Once more the United States sought to protect Israel in international fora. After vetoing a Security Council resolution calling for a ceasefire in Gaza on Tuesday, the US took to the ICJ in the Hague to oppose any Court judgement that Israel must withdraw from Gaza and the West Bank, citing “very real security needs.”

Lina Attalah released on bail

PI Wire partner Mada Masr Editor-in-Chief Lina Attalah was released on bail on Tuesday after the Cairo Appeals Prosecution questioned her on charges of “publishing false news” and “managing a website without a license,” said the website’s lawyer, Hassan al-Azhari.

The case, still pending further investigation, was opened by the prosecution last year based on a complaint from the state’s media regulator about a report Mada Masr published regarding the potential displacement of Palestinians from Gaza into Egypt.

Attalah was questioned for nearly two hours on Tuesday, in a session attended by Azhari, fellow lawyer Ragia Omran and lawyers from the Egyptian Initiative for Personal Rights, the Egyptian Commission for Rights and Freedoms and the Journalists Syndicate. Mahmoud Kamel, a member of the syndicate’s council, also attended.

Amazon lobby ban

On Wednesday, after pressure from trade unions and civil society organisations and an official request from legislators, the European Parliament moved one step closer to withdrawing Amazon’s lobbying badges. The so-called “Conference of Presidents”, which unites the leaders of the different political groups in parliament, recommended to the quaestors – another internal body elected to oversee administrative matters affecting lawmakers – to ban Amazon’s representatives. The quaestor’s next meeting is scheduled for next week Tuesday, 27 February, in Strasbourg.

The week before, over 30 trade unions and civil society organisations, including Make Amazon Pay coalition members UNI Europa, Corporate Europe Observatory, SOMO, Berlin vs. Amazon and others, threw their weight behind Members of the European Parliament’s demand to strip Amazon lobbyists of their parliamentary access. In an open letter to European Parliament President Roberta Metsola and the College of Quaestors, they said that “Amazon’s disregard for the EU’s democratic institutions should not allow the company to get off the hook.”

[Task list]
**1)** Swap "license" for "permit" in the news roundup, and write out the passage starting with "PI Wire partner" and going on through "council, also attended.".
**2)** Resume the news roundup after its final sentence and carry it forward.
The data has nothing to do with the news roundup.

[Dataset entries]
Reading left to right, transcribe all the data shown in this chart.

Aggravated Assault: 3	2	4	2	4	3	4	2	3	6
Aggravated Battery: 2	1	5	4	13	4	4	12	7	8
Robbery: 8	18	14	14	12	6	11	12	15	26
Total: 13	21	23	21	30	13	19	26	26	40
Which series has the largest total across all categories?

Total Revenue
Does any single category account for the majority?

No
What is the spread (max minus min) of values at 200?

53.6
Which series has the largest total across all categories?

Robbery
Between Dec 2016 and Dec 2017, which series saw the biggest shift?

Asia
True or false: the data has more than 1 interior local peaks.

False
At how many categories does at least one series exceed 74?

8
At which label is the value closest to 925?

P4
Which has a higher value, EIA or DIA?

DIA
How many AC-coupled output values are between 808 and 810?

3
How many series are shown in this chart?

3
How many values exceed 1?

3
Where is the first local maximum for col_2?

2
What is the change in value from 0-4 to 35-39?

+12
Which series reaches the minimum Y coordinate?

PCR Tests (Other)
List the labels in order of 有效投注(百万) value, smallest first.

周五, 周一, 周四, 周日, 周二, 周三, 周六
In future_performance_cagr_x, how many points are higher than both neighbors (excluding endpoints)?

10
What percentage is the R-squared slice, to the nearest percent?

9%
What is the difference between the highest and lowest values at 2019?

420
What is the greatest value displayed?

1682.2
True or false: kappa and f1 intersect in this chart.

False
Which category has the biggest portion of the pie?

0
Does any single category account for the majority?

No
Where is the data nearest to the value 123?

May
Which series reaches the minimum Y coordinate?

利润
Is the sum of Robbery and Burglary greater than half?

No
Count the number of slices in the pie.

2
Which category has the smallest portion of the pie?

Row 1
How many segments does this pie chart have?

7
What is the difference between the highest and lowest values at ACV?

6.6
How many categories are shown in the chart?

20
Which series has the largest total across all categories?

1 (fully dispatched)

[Replies]
**1)**
PI Wire partner Mada Masr Editor-in-Chief Lina Attalah was released on bail on Tuesday after the Cairo Appeals Prosecution questioned her on charges of “publishing false news” and “managing a website without a permit,” said the website’s lawyer, Hassan al-Azhari.

The case, still pending further investigation, was opened by the prosecution last year based on a complaint from the state’s media regulator about a report Mada Masr published regarding the potential displacement of Palestinians from Gaza into Egypt.

Attalah was questioned for nearly two hours on Tuesday, in a session attended by Azhari, fellow lawyer Ragia Omran and lawyers from the Egyptian Initiative for Personal Rights, the Egyptian Commission for Rights and Freedoms and the Journalists Syndicate. Mahmoud Kamel, a member of the syndicate’s council, also attended.

**2)**
Arrests at Biden HQ

On Monday, 21 young people organised by PI member Sunrise Movement were arrested at Biden’s campaign HQ as they sat in to demand that he declare a climate emergency and stop funding the genocide of Palestinians.

Colombian oil workers back public, clean energy

PI member USO, the Colombian oilworkers’ union, has backed President Gustavo Petro’s vision to transform the state oil company, Ecopetrol, into an engine for public, clean energy. Celebrating the 102nd anniversary of the Barrancabermeja refinery, Colombia’s largest refining industrial complex, the union declared:

“The Workers' Union is ready to join President Gustavo Petro’s proposal to change the [Ecopetrol] management model and be part of its transformation as a public company and leader in energy generation."

"Ecopetrol must be the great national clean energy company and the USO is fully prepared to put its experience, its affiliates and its knowledge to responsibly contribute to the defence of national sovereignty and Ecopetrol.”

This Cannot Be Erased (2022) is a series of digital artworks by Greek artist Miltos Manetas, part of a larger project focusing on Julian Assange as “one of the Internet’s most important figures,” initiated on 23 February 2020. Manetas has created 100’s of artworks in solidarity with Assange, relating his confinement to our own during the pandemic, and painting a portrait of the journalist every day during his imprisonment and giving them away for free. Through creating and disseminating images, artworks and exhibitions of Assange, including at the Palazzo delle Esposizioni, 2020, and the 7th edition of the Internet Pavilion for the 2022 Venice Biennale, Manetas utilises both the power of the internet and the history of art to assure the story of Assange is not erased, confronting those who “hold a monopoly on our data and information”.